If you read slash dot, encryption is no protection. There was some ruling a year or two ago where the US court decided that encryption is proof of intent when it comes to child porn.

Anonymous said...

Here is the story I was talking about. Be careful about the encryption on the laptop when traveling to the US.

http://news.com.com/Minnesota%20court%20takes%20dim%20view%20of%20encryption/2100-1030_3-5718978.html

Zorpheous said...

The EnCase Forensic software package can read any operating systems file structure and the drives do not need to logically mounted inorder for them to access the data one the drive. I owe a legal copy of EnCase, and it is what CIA, FBI, and RCMP use for examining computer operating systems. It can hack it's way through most encryptions schemes (just takes time), the stuff is very powerful. It also runs for about $4500.00 per pop.

I am surprised that Border Agents have access and training for this software since it is not mickey mouse software, it also takes a lot of time of run an analysis on a hardrive, not something that can be done in a quick security screen,.. unless they have come out with much newer and fast apps to do the job (my version is several years old, bought it back in 2004)

The entire EnCase software pack that includes a whole wack of tools for hacking a system drive can run for $8000.00. One of the great little hardware tools thet they sell is hard drive block reader that can lift background images off a hard drive, even after it has been formatted and bulk ereased.

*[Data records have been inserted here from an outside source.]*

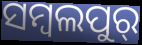
ସମ୍ବଲପୁର୍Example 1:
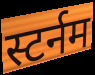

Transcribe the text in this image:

स्टर्नम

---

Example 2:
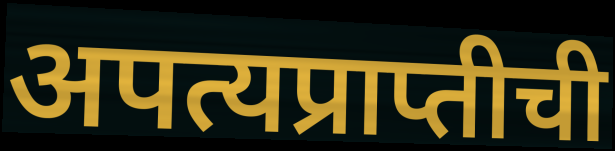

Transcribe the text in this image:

अपत्यप्राप्तीची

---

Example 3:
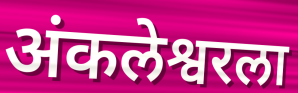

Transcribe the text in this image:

अंकलेश्वरला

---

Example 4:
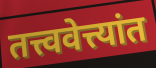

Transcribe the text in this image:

तत्त्ववेत्त्यांत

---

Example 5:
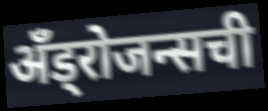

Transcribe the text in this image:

अँड्रोजन्सची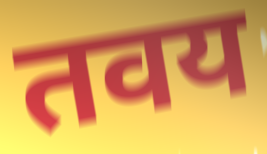
तवय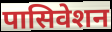
पासिवेशन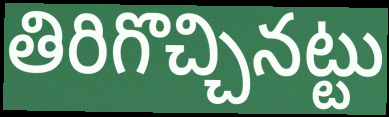
తిరిగొచ్చినట్టుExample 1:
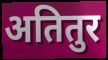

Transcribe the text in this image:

अतितुर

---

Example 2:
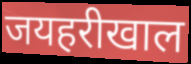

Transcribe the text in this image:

जयहरीखाल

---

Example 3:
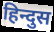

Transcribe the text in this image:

हिन्दुस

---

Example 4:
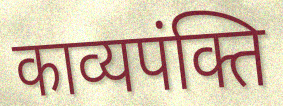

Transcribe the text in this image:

काव्यपंक्ति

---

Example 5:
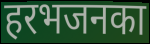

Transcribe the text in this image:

हरभजनका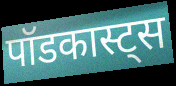
पॉडकास्ट्सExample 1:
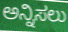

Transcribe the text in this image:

ಅನ್ನಿಸಲು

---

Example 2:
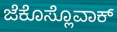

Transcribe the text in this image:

ಜೆಕೊಸ್ಲೊವಾಕ್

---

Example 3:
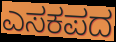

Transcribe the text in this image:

ಎಸಕಪದ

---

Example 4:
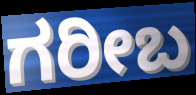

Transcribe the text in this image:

ಗರೀಬ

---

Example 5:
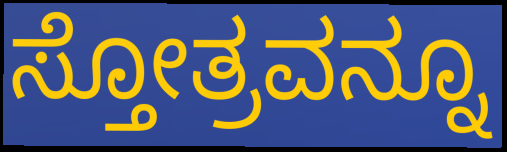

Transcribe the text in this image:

ಸ್ತೋತ್ರವನ್ನೂ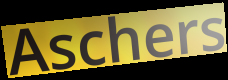
AschersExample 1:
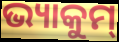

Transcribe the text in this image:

ଭ୍ୟାକୁମ୍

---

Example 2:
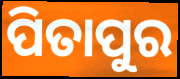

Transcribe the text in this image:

ପିତାପୁର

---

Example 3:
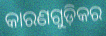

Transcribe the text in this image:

କାରଣଗୁଡ଼ିକର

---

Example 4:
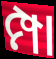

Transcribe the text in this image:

ମ୍ପା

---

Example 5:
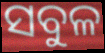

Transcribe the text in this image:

ସବୁଳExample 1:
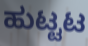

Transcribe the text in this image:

ಹುಟ್ಟಟ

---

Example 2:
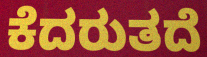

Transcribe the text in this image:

ಕೆದರುತದೆ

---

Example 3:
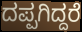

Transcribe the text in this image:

ದಪ್ಪಗಿದ್ದರೆ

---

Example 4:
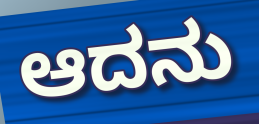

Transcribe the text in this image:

ಆದನು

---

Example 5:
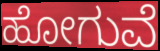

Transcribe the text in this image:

ಹೋಗುವೆ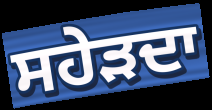
ਸਹੇੜਦਾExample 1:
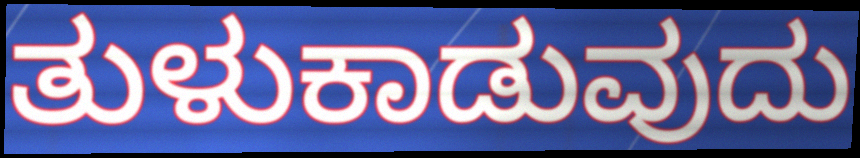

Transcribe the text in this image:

ತುಳುಕಾಡುವುದು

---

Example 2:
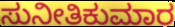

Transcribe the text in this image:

ಸುನೀತಿಕುಮಾರ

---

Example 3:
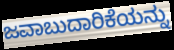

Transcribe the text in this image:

ಜವಾಬುದಾರಿಕೆಯನ್ನು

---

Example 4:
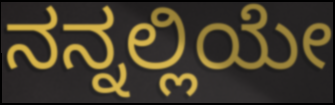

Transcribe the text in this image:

ನನ್ನಲ್ಲಿಯೇ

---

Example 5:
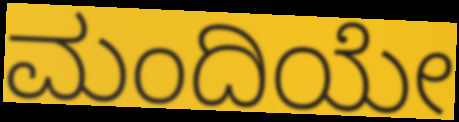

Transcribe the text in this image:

ಮಂದಿಯೇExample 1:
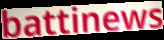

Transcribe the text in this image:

battinews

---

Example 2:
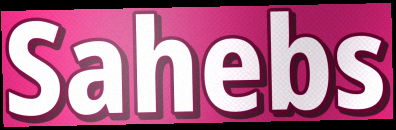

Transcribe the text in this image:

Sahebs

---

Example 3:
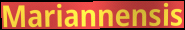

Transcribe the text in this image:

Mariannensis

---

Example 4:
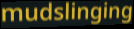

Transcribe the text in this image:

mudslinging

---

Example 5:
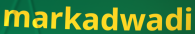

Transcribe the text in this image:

markadwadi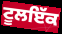
ਟੂਲਇੱਕ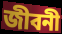
জীবনী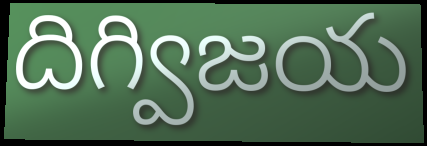
దిగ్విజయ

It is very troubling that bordering egents have access to this tech.

Anonymous said...

Just pull out the hard drive and put it on a shelf or just chuck it.

Use a Live puppy linux CD.
It works WITHOUT a hard drive.
All you need is a little online storage.

No hard drive nothing to unerase.

OmegaWolf747 said...

US citizens should have full rights the moment we set a toe nail on US soil. My laptop is my business, not the government's. If I ever do travel internationally with the laptop, I will use TrueCrypt, which can hide everything on an encrypted partition and set up a dummy OS that will be the only thing CBP goons will see if they decide to paw through my files.